RECORDS PROVIDED Block Start
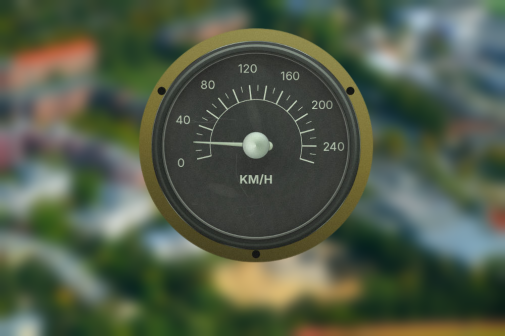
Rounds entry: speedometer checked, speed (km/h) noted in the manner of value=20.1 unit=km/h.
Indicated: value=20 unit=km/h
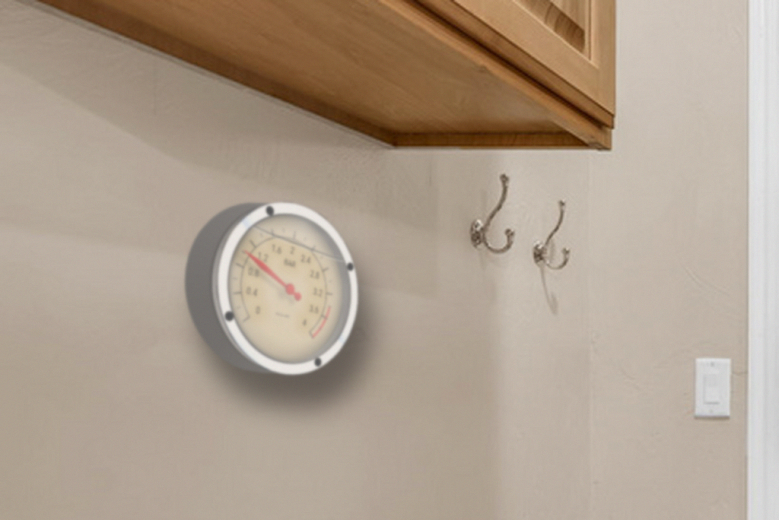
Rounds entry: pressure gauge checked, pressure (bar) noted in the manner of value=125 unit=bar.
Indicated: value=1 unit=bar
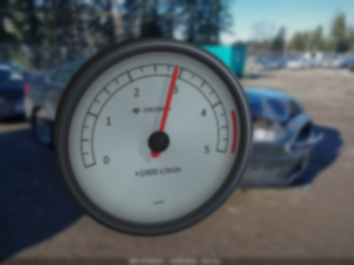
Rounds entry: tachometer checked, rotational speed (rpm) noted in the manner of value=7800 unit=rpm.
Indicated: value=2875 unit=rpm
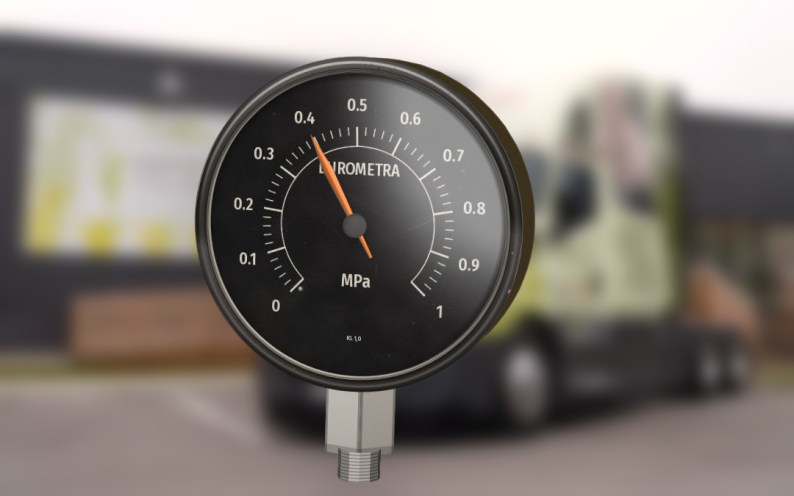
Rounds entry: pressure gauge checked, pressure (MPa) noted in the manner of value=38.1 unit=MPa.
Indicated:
RECORDS PROVIDED Block End
WHAT THE EXERCISE ASKS = Pick out and copy every line above that contains the word "gauge". Case counts.

TASK RESULT =
Rounds entry: pressure gauge checked, pressure (bar) noted in the manner of value=125 unit=bar.
Rounds entry: pressure gauge checked, pressure (MPa) noted in the manner of value=38.1 unit=MPa.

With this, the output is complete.